Transcribe every line below verbatim, omitting the pictures from your output.

RECORDS TO USE →

_____

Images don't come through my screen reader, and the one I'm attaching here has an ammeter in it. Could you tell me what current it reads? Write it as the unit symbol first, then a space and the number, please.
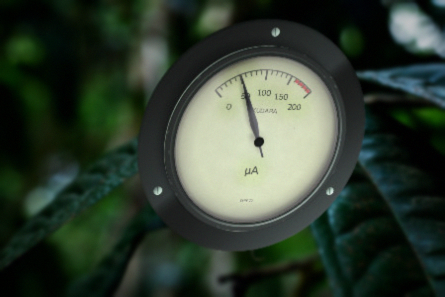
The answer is µA 50
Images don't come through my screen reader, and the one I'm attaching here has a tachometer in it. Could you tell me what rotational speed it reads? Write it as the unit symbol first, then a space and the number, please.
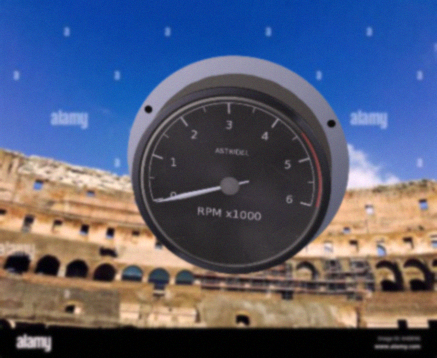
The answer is rpm 0
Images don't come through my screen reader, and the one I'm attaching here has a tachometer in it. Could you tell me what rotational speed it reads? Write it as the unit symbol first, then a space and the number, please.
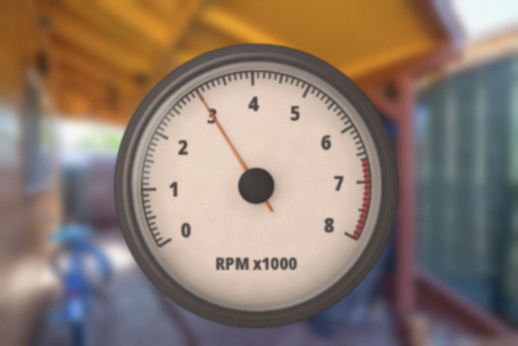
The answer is rpm 3000
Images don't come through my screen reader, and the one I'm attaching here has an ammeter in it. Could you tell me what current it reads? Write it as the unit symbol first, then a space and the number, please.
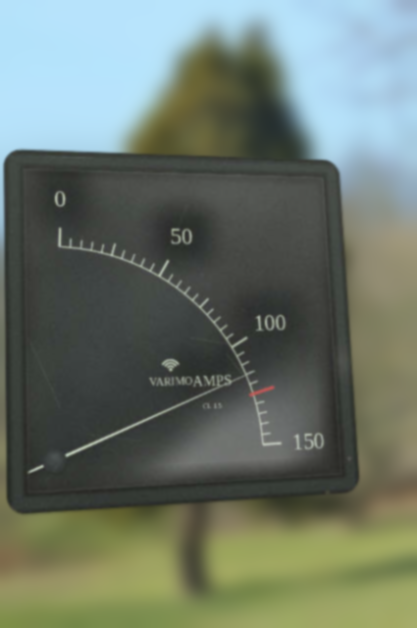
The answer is A 115
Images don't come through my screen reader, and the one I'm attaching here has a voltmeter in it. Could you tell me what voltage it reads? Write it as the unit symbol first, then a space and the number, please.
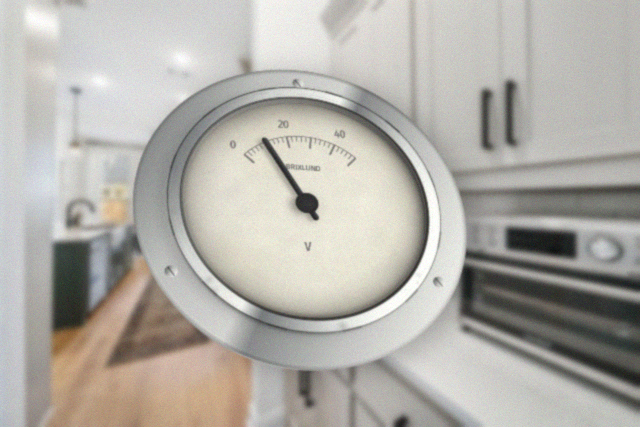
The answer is V 10
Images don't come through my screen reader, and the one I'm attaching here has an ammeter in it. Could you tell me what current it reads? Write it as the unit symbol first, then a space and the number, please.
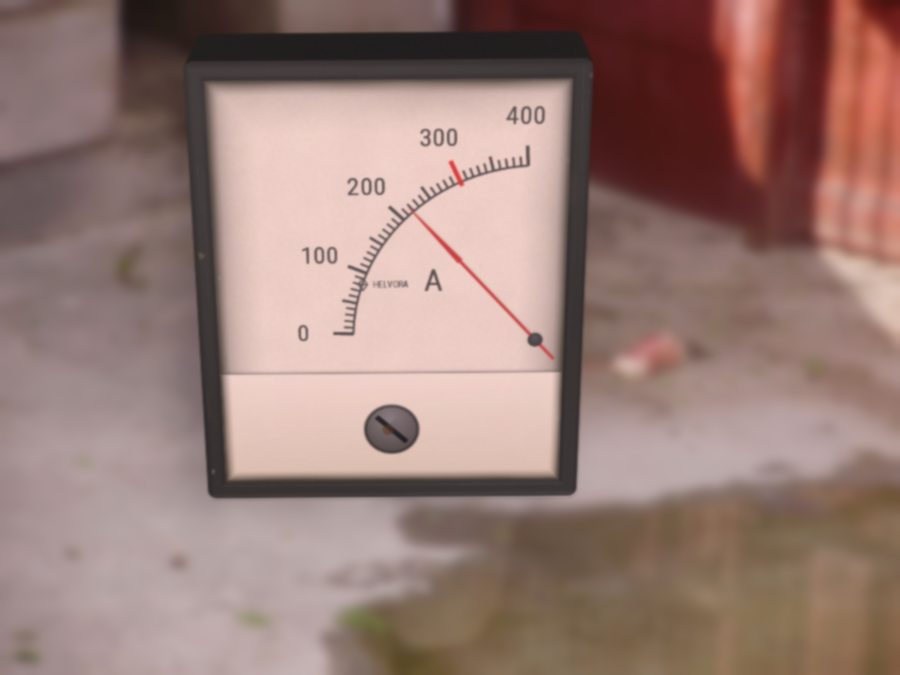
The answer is A 220
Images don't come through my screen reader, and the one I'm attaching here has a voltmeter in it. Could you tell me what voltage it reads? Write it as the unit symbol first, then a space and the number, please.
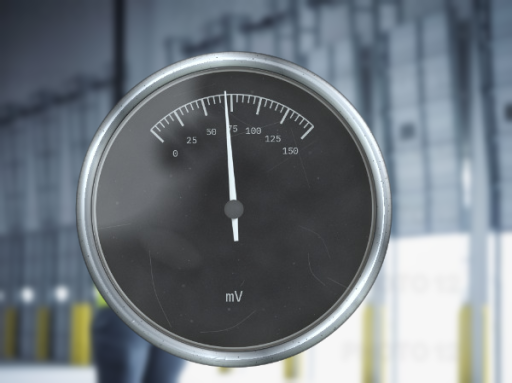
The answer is mV 70
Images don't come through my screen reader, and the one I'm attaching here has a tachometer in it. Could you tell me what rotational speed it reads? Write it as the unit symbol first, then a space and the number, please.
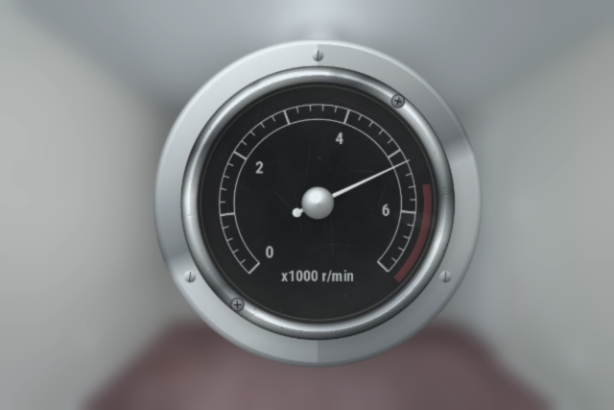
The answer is rpm 5200
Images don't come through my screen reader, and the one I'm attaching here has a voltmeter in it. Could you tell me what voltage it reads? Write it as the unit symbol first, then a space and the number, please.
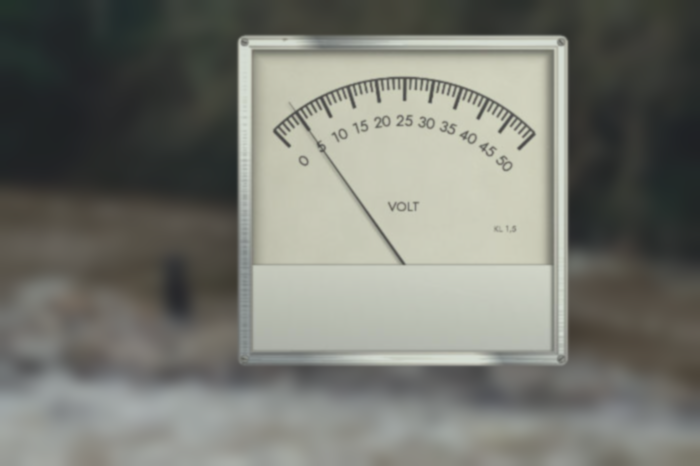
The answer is V 5
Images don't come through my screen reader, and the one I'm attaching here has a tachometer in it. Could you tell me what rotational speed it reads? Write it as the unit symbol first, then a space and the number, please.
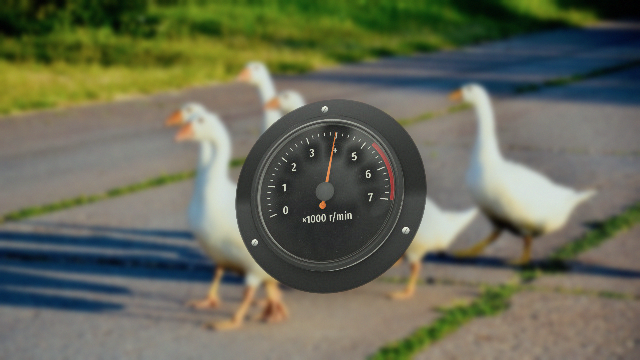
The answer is rpm 4000
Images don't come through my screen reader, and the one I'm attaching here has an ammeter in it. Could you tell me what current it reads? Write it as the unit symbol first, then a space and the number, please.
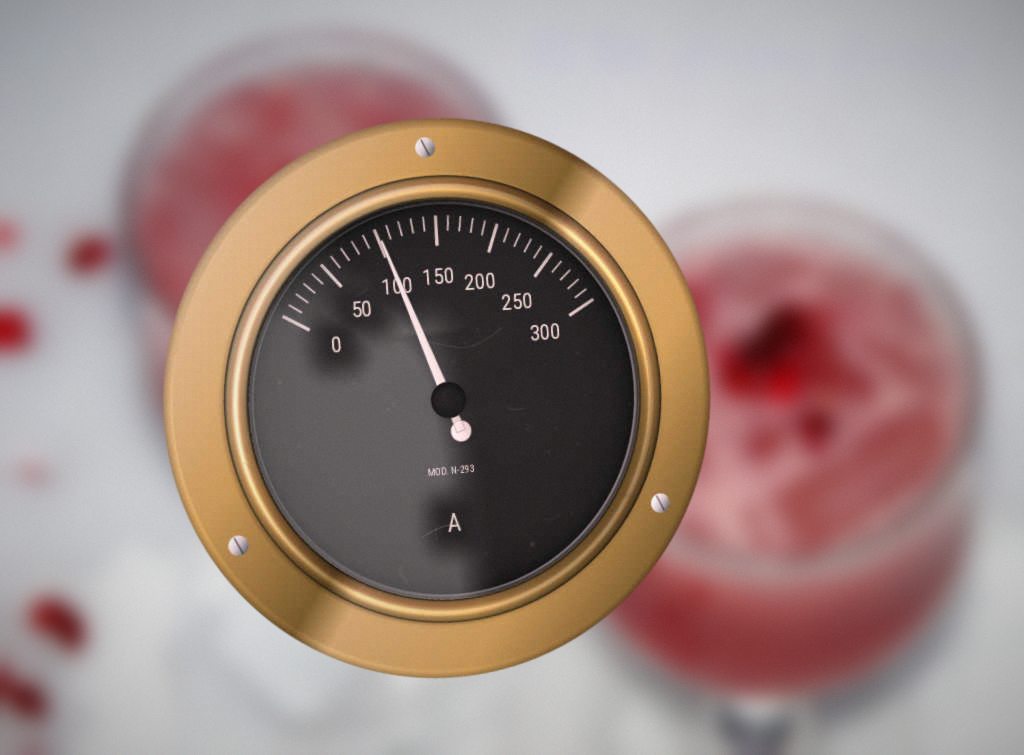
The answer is A 100
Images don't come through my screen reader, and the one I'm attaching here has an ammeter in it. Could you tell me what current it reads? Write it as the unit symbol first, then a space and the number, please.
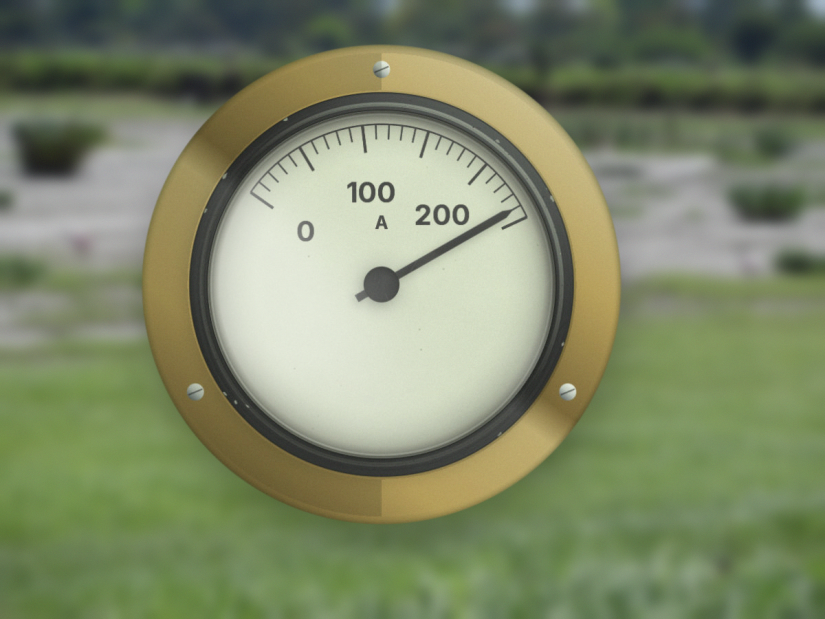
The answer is A 240
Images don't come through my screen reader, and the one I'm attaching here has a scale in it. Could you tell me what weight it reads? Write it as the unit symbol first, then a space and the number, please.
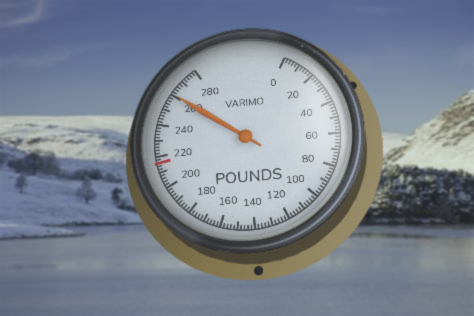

_____

RESULT →
Images don't come through my screen reader, and the one I'm attaching here has an ammeter in it. Could you tell me what current it reads? Write it as the unit symbol first, then a space and the number, please.
The answer is µA 50
Images don't come through my screen reader, and the one I'm attaching here has a tachometer in it. Could you tell me what rotational speed it reads? Write it as the unit symbol first, then a space and the number, please.
The answer is rpm 0
Images don't come through my screen reader, and the one I'm attaching here has a tachometer in it. Could you tell me what rotational speed it reads? Write it as the unit symbol first, then a space and the number, please.
The answer is rpm 3000
Images don't come through my screen reader, and the one I'm attaching here has an ammeter in it. Could you tell me what current it reads? Write it as the unit symbol first, then a space and the number, please.
The answer is A 115
Images don't come through my screen reader, and the one I'm attaching here has a voltmeter in it. Could you tell me what voltage it reads? Write it as the unit symbol first, then a space and the number, please.
The answer is V 10
Images don't come through my screen reader, and the one I'm attaching here has an ammeter in it. Could you tell me what current it reads? Write it as the unit symbol first, then a space and the number, please.
The answer is A 220
Images don't come through my screen reader, and the one I'm attaching here has a voltmeter in it. Could you tell me what voltage it reads? Write it as the unit symbol first, then a space and the number, please.
The answer is mV 70
Images don't come through my screen reader, and the one I'm attaching here has a tachometer in it. Could you tell me what rotational speed it reads? Write it as the unit symbol first, then a space and the number, please.
The answer is rpm 5200
Images don't come through my screen reader, and the one I'm attaching here has a voltmeter in it. Could you tell me what voltage it reads? Write it as the unit symbol first, then a space and the number, please.
The answer is V 5
Images don't come through my screen reader, and the one I'm attaching here has a tachometer in it. Could you tell me what rotational speed it reads? Write it as the unit symbol first, then a space and the number, please.
The answer is rpm 4000
Images don't come through my screen reader, and the one I'm attaching here has an ammeter in it. Could you tell me what current it reads? Write it as the unit symbol first, then a space and the number, please.
The answer is A 100
Images don't come through my screen reader, and the one I'm attaching here has an ammeter in it. Could you tell me what current it reads? Write it as the unit symbol first, then a space and the number, please.
The answer is A 240
Images don't come through my screen reader, and the one I'm attaching here has a scale in it. Could you tell me what weight it reads? Write it as the unit symbol first, then a space and the number, please.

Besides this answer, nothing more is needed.